RECORDS FOR THIS TASK:
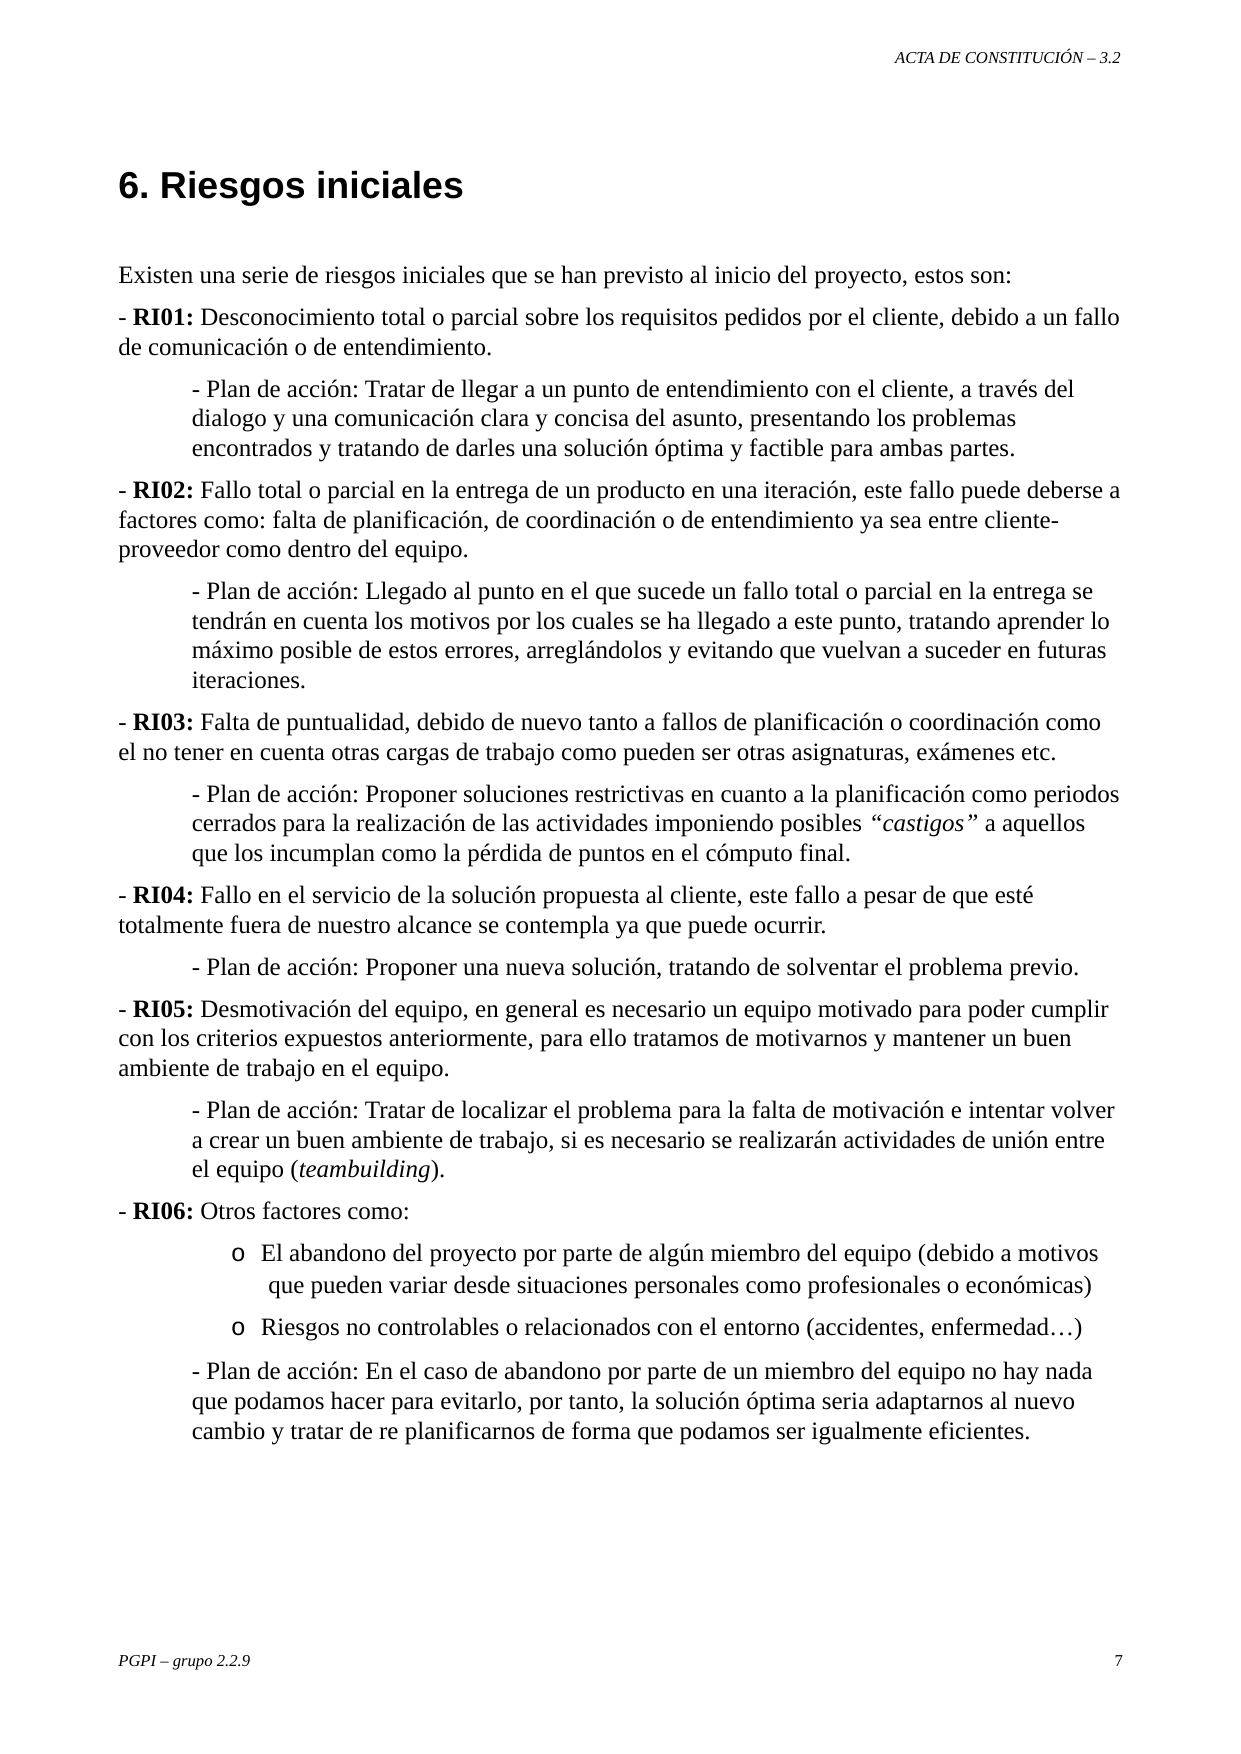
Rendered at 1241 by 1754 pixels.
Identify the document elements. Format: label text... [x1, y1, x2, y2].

text - RI04: Fallo en el servicio de la solución propuesta al cliente, este fallo a pesar de que esté totalmente fuera de nuestro alcance se contempla ya que puede ocurrir. [81, 880, 1122, 938]
text - Plan de acción: Llegado al punto en el que sucede un fallo total o parcial en la entrega se tendrán en cuenta los motivos por los cuales se ha llegado a este punto, tratando aprender lo máximo posible de estos errores, arreglándolos y evitando que vuelvan a suceder en futuras iteraciones. [154, 576, 1122, 694]
text - Plan de acción: Proponer una nueva solución, tratando de solventar el problema previo. [81, 952, 1122, 981]
text o Riesgos no controlables o relacionados con el entorno (accidentes, enfermedad…) [231, 1312, 1122, 1343]
text - Plan de acción: Proponer soluciones restrictivas en cuanto a la planificación como periodos cerrados para la realización de las actividades imponiendo posibles “castigos” a aquellos que los incumplan como la pérdida de puntos en el cómputo final. [154, 779, 1122, 867]
text - Plan de acción: Tratar de localizar el problema para la falta de motivación e intentar volver a crear un buen ambiente de trabajo, si es necesario se realizarán actividades de unión entre el equipo (teambuilding). [154, 1095, 1122, 1183]
text - RI01: Desconocimiento total o parcial sobre los requisitos pedidos por el cliente, debido a un fallo de comunicación o de entendimiento. [81, 302, 1122, 361]
text Existen una serie de riesgos iniciales que se han previsto al inicio del proyecto, estos son: [118, 260, 1122, 289]
text - RI02: Fallo total o parcial en la entrega de un producto en una iteración, este fallo puede deberse a factores como: falta de planificación, de coordinación o de entendimiento ya sea entre cliente-proveedor como dentro del equipo. [81, 475, 1122, 563]
text o El abandono del proyecto por parte de algún miembro del equipo (debido a motivos que pueden variar desde situaciones personales como profesionales o económicas) [231, 1238, 1122, 1299]
text - RI03: Falta de puntualidad, debido de nuevo tanto a fallos de planificación o coordinación como el no tener en cuenta otras cargas de trabajo como pueden ser otras asignaturas, exámenes etc. [81, 707, 1122, 766]
text - RI06: Otros factores como: [81, 1196, 1122, 1225]
text - Plan de acción: Tratar de llegar a un punto de entendimiento con el cliente, a través del dialogo y una comunicación clara y concisa del asunto, presentando los problemas encontrados y tratando de darles una solución óptima y factible para ambas partes. [192, 374, 1122, 462]
text - RI05: Desmotivación del equipo, en general es necesario un equipo motivado para poder cumplir con los criterios expuestos anteriormente, para ello tratamos de motivarnos y mantener un buen ambiente de trabajo en el equipo. [81, 994, 1122, 1082]
subtitle 6. Riesgos iniciales [118, 163, 1122, 206]
text - Plan de acción: En el caso de abandono por parte de un miembro del equipo no hay nada que podamos hacer para evitarlo, por tanto, la solución óptima seria adaptarnos al nuevo cambio y tratar de re planificarnos de forma que podamos ser igualmente eficientes. [192, 1356, 1122, 1445]
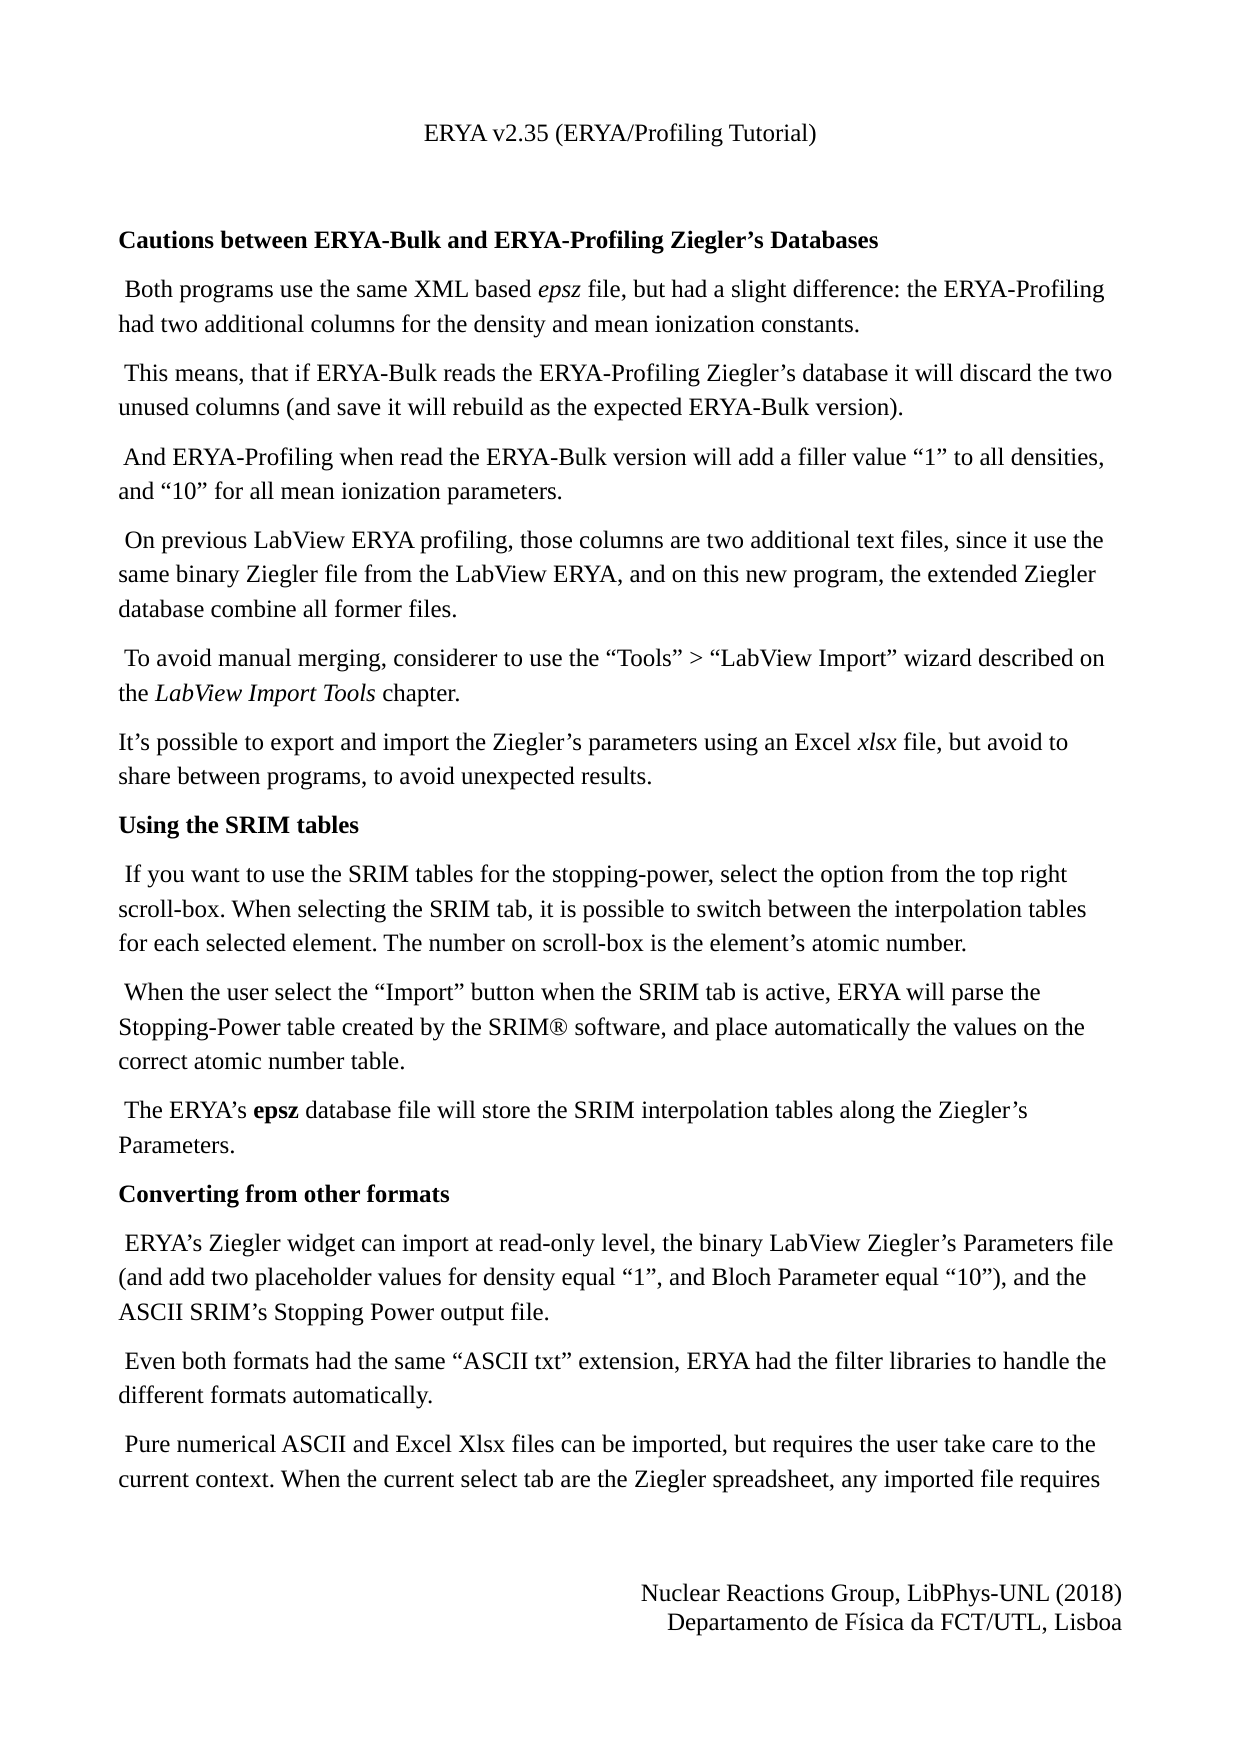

EXERCISE DESCRIPTION: Rewrite the records above, changing every "Plan de acción" to "Respuesta" and keeping everything else the same. Leave the pictures out of your answer.

RESULT FOR THIS TASK:
Rendered at 1241 by 1754 pixels.
Identify the document elements. Format: label text... [x1, y1, x2, y2].

text - RI04: Fallo en el servicio de la solución propuesta al cliente, este fallo a pesar de que esté totalmente fuera de nuestro alcance se contempla ya que puede ocurrir. [81, 880, 1122, 938]
text - Respuesta: Llegado al punto en el que sucede un fallo total o parcial en la entrega se tendrán en cuenta los motivos por los cuales se ha llegado a este punto, tratando aprender lo máximo posible de estos errores, arreglándolos y evitando que vuelvan a suceder en futuras iteraciones. [154, 576, 1122, 694]
text - Respuesta: Proponer una nueva solución, tratando de solventar el problema previo. [81, 952, 1122, 981]
text o Riesgos no controlables o relacionados con el entorno (accidentes, enfermedad…) [231, 1312, 1122, 1343]
text - Respuesta: Proponer soluciones restrictivas en cuanto a la planificación como periodos cerrados para la realización de las actividades imponiendo posibles “castigos” a aquellos que los incumplan como la pérdida de puntos en el cómputo final. [154, 779, 1122, 867]
text - Respuesta: Tratar de localizar el problema para la falta de motivación e intentar volver a crear un buen ambiente de trabajo, si es necesario se realizarán actividades de unión entre el equipo (teambuilding). [154, 1095, 1122, 1183]
text - RI01: Desconocimiento total o parcial sobre los requisitos pedidos por el cliente, debido a un fallo de comunicación o de entendimiento. [81, 302, 1122, 361]
text Existen una serie de riesgos iniciales que se han previsto al inicio del proyecto, estos son: [118, 260, 1122, 289]
text - RI02: Fallo total o parcial en la entrega de un producto en una iteración, este fallo puede deberse a factores como: falta de planificación, de coordinación o de entendimiento ya sea entre cliente-proveedor como dentro del equipo. [81, 475, 1122, 563]
text o El abandono del proyecto por parte de algún miembro del equipo (debido a motivos que pueden variar desde situaciones personales como profesionales o económicas) [231, 1238, 1122, 1299]
text - RI03: Falta de puntualidad, debido de nuevo tanto a fallos de planificación o coordinación como el no tener en cuenta otras cargas de trabajo como pueden ser otras asignaturas, exámenes etc. [81, 707, 1122, 766]
text - RI06: Otros factores como: [81, 1196, 1122, 1225]
text - Respuesta: Tratar de llegar a un punto de entendimiento con el cliente, a través del dialogo y una comunicación clara y concisa del asunto, presentando los problemas encontrados y tratando de darles una solución óptima y factible para ambas partes. [192, 374, 1122, 462]
text - RI05: Desmotivación del equipo, en general es necesario un equipo motivado para poder cumplir con los criterios expuestos anteriormente, para ello tratamos de motivarnos y mantener un buen ambiente de trabajo en el equipo. [81, 994, 1122, 1082]
subtitle 6. Riesgos iniciales [118, 163, 1122, 206]
text - Respuesta: En el caso de abandono por parte de un miembro del equipo no hay nada que podamos hacer para evitarlo, por tanto, la solución óptima seria adaptarnos al nuevo cambio y tratar de re planificarnos de forma que podamos ser igualmente eficientes. [192, 1356, 1122, 1445]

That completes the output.